Our friend Masakatsu, who grew up on a homestead in the Nagoya countryside and has a way with animals, came over and called the bird Pi-chan. In my mind it became a he. When I ask Hiraki what he remembers, he calls it a she.

Clearly we had no idea about anything. I briefly contemplated the possibility that we might be raising a pigeon.

We thought it probably needed worms to eat. We may have spoken to someone who suggested mincemeat as a reasonable substitute. So Hiraki spent hours lying on his belly in front of the cage, sucking his teeth at Pi-chan to speak to him – he spoke back – and feeding him with a pair of tweezers. The bird got round and fat as he lost his baby fluff. When his fledgling feathers grew, we realised he was actually a goldfinch – a herbivore – and we swapped the mince for birdseed.

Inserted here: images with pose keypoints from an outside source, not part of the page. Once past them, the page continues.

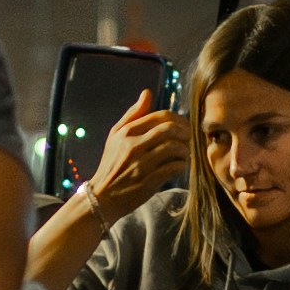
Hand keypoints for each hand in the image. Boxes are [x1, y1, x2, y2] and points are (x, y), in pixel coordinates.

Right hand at [83, 92, 190, 221]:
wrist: (102, 197)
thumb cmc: (111, 164)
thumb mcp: (115, 135)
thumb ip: (133, 114)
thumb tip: (147, 93)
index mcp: (127, 132)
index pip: (161, 116)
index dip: (178, 119)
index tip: (183, 127)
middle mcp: (133, 146)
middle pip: (170, 130)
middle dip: (185, 133)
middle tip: (188, 139)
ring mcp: (141, 164)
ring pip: (174, 148)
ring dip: (184, 150)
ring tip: (184, 153)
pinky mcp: (148, 182)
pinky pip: (173, 167)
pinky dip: (181, 165)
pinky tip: (179, 166)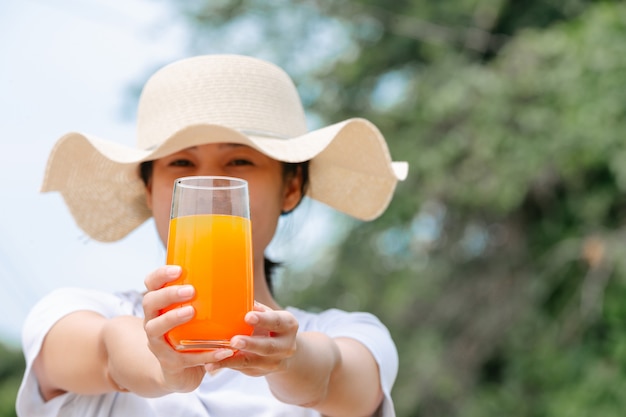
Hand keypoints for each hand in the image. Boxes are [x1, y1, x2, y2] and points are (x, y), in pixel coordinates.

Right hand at [142, 265, 234, 392]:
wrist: (180, 372)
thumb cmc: (191, 334)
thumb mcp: (195, 314)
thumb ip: (208, 299)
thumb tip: (242, 278)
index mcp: (159, 306)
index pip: (152, 284)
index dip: (161, 275)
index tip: (179, 269)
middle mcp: (153, 322)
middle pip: (150, 302)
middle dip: (168, 294)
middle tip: (190, 290)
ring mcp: (158, 344)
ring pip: (156, 328)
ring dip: (173, 318)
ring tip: (192, 312)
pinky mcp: (170, 363)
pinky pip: (186, 358)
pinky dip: (206, 354)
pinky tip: (224, 350)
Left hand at [206, 302, 298, 376]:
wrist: (282, 349)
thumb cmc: (270, 324)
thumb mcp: (268, 314)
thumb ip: (256, 309)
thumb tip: (237, 299)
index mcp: (288, 326)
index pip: (277, 322)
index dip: (263, 319)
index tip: (248, 316)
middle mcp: (285, 346)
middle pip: (267, 347)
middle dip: (250, 344)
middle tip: (234, 341)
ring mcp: (273, 362)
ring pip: (252, 362)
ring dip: (233, 360)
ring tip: (215, 358)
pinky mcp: (259, 371)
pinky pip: (241, 368)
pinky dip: (226, 365)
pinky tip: (211, 365)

Then Pi-chan started using his wings. He’d fly around the flat looking for us. I’d be lying in the bath with the door open, because I don’t like closed doors, and I’d see this blur shoot past. If I was at my computer, he’d come sit on my finger and peck at my ring. When Hiraki was napping on the sofa, Pi-chan would sit on the hinge of his glasses.

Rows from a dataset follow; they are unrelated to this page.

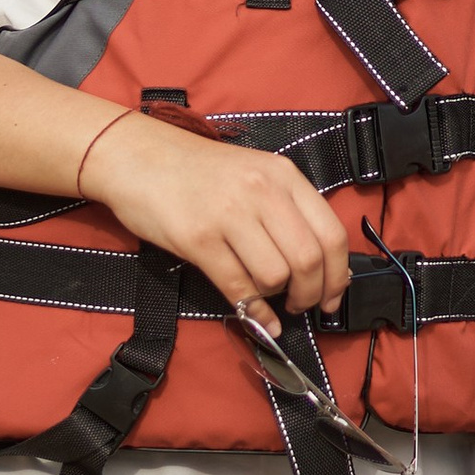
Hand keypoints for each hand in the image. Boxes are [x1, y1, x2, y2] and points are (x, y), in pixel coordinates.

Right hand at [81, 112, 349, 322]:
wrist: (137, 156)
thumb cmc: (197, 170)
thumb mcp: (253, 174)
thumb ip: (286, 211)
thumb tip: (318, 267)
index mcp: (283, 175)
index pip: (331, 233)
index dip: (338, 276)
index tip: (332, 298)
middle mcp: (261, 191)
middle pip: (309, 259)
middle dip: (311, 294)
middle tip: (301, 306)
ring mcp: (229, 214)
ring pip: (275, 275)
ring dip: (275, 296)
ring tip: (266, 295)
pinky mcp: (198, 238)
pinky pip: (237, 286)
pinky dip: (253, 311)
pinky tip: (256, 318)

Hiraki started taking him to his studio – in the bird cage. He’d close the windows and let him out. Pi-chan would sit on the edge of Hiraki’s screen looking at him, then fly around and come back. I always thought he imagined Hiraki was his mother.

One Sunday morning, I got up early. I’d had the window open before but Pi-chan had only ever sought out the two of us. This time, I didn’t realise until it was too late that he’d taken off on his own.

He stayed in the tree in our front garden for a couple of days. I remember standing in the window shaking a bowl of birdseed, a sound that would have had him flying over in no time before, but not this time. And then he was gone.

We both sobbed. He’d only been with us a couple of weeks but there was a distinct before and after to our lives. Pi-chan lives on in that film, though. You watch him perch on Hiraki’s outstretched finger and settle on a sand dune. A tree grows in his swaying birdcage. Hiraki titled the piece Out of the Blue.